Exercise aim> Pull out each line in the rows below that contains the word "Chad", and copy those lines in full.

Records supplied>
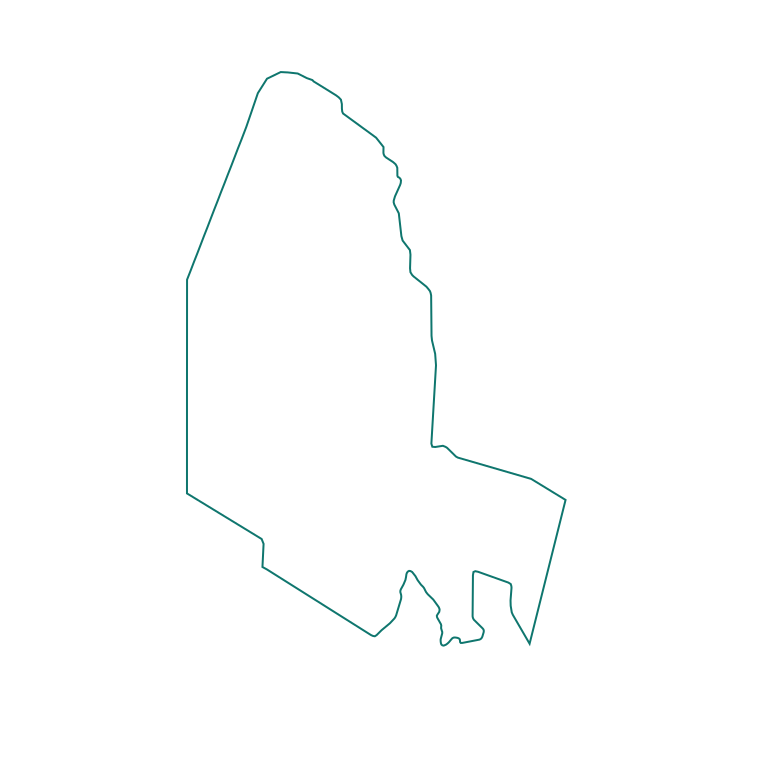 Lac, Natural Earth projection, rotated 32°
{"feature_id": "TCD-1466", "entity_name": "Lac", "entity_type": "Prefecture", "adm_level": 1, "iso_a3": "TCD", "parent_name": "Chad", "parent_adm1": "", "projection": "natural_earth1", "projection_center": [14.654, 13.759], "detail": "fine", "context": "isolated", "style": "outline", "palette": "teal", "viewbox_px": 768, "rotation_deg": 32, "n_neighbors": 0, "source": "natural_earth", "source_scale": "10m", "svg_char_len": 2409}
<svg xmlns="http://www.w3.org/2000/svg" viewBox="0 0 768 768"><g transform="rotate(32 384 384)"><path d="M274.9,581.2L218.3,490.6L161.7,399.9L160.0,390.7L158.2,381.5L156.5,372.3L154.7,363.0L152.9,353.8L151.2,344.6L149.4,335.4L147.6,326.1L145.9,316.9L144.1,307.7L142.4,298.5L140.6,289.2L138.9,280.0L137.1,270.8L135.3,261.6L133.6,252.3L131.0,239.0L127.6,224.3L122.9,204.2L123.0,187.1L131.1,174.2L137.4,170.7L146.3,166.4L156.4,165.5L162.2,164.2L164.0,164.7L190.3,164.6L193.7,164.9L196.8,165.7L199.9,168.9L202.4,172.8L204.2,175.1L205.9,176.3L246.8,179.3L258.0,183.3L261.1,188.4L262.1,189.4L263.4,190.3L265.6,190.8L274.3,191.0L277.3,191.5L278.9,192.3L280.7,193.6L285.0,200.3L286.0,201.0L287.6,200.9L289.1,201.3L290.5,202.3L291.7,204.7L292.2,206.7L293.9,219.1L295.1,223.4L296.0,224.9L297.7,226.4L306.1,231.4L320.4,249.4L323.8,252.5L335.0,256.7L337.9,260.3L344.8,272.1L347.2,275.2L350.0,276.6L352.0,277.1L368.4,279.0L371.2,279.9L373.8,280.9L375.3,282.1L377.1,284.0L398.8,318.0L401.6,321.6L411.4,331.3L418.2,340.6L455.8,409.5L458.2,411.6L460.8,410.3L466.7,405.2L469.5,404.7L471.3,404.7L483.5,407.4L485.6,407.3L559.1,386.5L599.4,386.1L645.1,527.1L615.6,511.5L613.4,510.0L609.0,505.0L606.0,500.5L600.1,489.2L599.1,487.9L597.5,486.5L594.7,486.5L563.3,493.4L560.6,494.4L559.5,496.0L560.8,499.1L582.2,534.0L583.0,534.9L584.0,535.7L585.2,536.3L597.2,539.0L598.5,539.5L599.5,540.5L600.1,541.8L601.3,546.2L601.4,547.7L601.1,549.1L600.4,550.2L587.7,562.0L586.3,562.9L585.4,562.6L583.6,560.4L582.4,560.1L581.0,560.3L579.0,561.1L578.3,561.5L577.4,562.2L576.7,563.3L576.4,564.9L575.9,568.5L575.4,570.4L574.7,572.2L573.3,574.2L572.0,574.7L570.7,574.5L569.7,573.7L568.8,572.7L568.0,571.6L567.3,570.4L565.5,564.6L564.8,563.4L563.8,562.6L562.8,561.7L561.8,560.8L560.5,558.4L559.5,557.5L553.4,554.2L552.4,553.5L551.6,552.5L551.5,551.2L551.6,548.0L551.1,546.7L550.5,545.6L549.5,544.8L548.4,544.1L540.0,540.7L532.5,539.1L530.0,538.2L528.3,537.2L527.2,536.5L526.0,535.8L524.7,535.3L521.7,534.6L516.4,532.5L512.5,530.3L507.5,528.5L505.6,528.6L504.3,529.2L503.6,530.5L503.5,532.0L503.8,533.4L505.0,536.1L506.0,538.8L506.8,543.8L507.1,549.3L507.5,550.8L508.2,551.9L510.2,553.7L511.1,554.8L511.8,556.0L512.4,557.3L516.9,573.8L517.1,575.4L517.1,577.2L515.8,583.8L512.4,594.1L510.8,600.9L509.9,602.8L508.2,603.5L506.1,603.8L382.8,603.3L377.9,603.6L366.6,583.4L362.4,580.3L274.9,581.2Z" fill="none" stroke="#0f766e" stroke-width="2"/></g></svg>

---

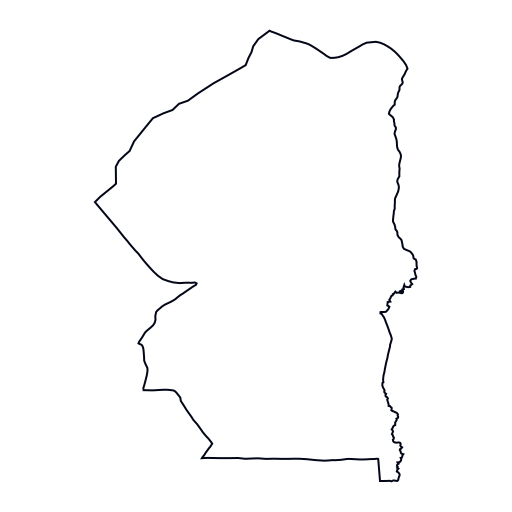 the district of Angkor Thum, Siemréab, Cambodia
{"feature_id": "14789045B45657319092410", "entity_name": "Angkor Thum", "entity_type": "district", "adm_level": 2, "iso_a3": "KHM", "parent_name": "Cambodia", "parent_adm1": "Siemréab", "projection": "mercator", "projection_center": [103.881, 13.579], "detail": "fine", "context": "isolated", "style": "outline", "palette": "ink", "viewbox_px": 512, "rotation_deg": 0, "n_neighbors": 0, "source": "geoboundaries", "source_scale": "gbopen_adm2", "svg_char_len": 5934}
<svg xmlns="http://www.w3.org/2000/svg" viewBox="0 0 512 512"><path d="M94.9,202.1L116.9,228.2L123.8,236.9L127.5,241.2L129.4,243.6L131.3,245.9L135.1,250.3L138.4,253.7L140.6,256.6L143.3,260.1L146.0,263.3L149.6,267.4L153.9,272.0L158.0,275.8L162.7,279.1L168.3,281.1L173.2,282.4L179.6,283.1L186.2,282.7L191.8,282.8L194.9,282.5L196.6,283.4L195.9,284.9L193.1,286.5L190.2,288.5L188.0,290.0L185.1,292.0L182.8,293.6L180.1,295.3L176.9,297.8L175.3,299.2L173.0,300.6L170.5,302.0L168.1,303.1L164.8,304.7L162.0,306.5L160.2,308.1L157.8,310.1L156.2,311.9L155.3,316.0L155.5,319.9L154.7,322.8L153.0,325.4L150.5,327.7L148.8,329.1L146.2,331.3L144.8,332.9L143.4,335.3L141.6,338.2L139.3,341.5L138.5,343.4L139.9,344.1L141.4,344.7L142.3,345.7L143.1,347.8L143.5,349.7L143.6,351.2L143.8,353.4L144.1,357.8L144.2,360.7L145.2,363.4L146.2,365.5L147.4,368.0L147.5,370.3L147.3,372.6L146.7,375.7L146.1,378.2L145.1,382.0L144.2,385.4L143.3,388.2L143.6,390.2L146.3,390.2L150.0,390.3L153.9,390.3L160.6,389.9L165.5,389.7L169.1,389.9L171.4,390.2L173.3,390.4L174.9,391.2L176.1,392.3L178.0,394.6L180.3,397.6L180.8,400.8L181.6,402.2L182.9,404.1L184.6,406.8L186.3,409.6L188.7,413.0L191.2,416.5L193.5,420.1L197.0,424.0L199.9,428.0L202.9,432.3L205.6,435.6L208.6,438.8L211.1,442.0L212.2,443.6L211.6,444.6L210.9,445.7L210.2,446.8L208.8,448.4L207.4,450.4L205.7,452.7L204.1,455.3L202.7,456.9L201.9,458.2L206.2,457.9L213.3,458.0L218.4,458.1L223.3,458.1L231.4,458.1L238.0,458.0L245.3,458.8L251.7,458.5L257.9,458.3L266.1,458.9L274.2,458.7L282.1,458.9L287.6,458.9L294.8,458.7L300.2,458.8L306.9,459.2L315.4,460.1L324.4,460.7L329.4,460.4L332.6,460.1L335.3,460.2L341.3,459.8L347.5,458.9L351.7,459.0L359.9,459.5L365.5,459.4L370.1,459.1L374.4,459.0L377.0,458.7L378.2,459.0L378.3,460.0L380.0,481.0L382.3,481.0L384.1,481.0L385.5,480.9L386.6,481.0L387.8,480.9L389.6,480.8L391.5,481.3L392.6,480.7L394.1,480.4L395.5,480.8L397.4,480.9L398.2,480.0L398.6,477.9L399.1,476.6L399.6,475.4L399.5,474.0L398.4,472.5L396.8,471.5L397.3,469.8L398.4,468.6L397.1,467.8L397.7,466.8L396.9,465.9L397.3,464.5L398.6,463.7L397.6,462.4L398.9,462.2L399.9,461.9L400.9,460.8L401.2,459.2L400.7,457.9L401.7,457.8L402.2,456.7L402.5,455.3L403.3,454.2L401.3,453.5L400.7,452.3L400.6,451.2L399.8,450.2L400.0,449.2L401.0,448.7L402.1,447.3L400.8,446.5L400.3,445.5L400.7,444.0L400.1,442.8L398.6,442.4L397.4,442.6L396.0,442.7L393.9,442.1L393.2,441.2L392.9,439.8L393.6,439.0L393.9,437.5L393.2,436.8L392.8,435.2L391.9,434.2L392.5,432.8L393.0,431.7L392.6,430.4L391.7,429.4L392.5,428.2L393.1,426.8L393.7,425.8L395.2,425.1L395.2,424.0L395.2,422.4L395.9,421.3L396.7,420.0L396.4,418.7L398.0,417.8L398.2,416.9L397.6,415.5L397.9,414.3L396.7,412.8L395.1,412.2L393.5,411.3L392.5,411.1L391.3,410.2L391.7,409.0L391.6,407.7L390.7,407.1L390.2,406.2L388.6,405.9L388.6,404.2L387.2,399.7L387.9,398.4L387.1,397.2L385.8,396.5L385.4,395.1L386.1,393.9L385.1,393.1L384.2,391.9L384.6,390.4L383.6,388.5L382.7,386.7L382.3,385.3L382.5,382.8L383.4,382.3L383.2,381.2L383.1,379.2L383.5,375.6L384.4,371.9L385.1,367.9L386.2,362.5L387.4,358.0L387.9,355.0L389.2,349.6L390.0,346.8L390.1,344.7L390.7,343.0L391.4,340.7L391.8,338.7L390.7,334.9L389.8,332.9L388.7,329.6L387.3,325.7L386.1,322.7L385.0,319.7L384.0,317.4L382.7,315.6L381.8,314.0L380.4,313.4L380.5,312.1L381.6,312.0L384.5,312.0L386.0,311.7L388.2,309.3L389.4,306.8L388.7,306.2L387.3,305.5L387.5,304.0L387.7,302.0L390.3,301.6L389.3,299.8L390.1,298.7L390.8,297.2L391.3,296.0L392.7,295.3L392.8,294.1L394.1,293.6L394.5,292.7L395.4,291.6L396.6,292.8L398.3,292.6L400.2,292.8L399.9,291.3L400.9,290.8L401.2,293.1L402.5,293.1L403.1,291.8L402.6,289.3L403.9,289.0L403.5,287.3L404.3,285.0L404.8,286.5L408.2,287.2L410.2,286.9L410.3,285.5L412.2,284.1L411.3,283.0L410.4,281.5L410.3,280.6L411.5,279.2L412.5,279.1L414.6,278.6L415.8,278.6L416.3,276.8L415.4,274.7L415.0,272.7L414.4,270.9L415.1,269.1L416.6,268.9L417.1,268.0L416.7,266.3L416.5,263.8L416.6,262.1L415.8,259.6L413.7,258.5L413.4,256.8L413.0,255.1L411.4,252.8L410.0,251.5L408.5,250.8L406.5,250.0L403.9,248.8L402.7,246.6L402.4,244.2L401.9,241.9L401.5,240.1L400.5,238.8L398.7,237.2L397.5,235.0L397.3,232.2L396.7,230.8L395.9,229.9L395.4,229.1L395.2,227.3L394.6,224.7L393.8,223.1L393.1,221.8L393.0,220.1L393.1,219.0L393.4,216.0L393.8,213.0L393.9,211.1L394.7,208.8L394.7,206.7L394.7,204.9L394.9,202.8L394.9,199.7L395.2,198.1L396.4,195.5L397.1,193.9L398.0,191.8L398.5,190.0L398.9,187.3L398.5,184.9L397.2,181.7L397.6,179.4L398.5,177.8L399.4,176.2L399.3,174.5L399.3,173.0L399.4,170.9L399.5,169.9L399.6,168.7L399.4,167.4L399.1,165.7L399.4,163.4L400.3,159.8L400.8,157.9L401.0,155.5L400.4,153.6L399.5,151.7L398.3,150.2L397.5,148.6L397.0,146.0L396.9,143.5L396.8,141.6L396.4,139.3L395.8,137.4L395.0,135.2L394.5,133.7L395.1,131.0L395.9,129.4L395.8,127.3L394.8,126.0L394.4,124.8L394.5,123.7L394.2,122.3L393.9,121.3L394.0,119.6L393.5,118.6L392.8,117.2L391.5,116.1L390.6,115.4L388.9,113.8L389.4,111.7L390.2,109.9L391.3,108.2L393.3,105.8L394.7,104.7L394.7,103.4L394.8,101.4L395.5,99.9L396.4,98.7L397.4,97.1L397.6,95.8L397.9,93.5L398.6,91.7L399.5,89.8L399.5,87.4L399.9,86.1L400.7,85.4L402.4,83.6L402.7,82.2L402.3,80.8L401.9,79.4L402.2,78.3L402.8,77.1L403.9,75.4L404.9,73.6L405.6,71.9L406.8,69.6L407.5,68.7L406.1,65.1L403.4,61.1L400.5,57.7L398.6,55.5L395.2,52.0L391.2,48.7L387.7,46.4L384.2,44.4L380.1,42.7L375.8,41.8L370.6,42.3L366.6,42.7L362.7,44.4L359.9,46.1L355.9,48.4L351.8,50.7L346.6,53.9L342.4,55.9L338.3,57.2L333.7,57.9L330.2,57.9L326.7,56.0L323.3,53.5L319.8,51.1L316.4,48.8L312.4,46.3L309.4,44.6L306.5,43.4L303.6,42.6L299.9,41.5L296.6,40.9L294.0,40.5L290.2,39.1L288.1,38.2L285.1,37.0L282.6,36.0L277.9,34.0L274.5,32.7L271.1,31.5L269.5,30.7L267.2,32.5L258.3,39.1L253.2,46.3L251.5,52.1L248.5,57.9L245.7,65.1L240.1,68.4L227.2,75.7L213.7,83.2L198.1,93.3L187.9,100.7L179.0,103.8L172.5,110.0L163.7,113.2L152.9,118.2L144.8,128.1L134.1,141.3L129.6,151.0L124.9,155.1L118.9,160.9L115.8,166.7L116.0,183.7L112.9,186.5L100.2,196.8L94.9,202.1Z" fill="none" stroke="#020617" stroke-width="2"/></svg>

Result>
{"feature_id": "TCD-1466", "entity_name": "Lac", "entity_type": "Prefecture", "adm_level": 1, "iso_a3": "TCD", "parent_name": "Chad", "parent_adm1": "", "projection": "natural_earth1", "projection_center": [14.654, 13.759], "detail": "fine", "context": "isolated", "style": "outline", "palette": "teal", "viewbox_px": 768, "rotation_deg": 32, "n_neighbors": 0, "source": "natural_earth", "source_scale": "10m", "svg_char_len": 2409}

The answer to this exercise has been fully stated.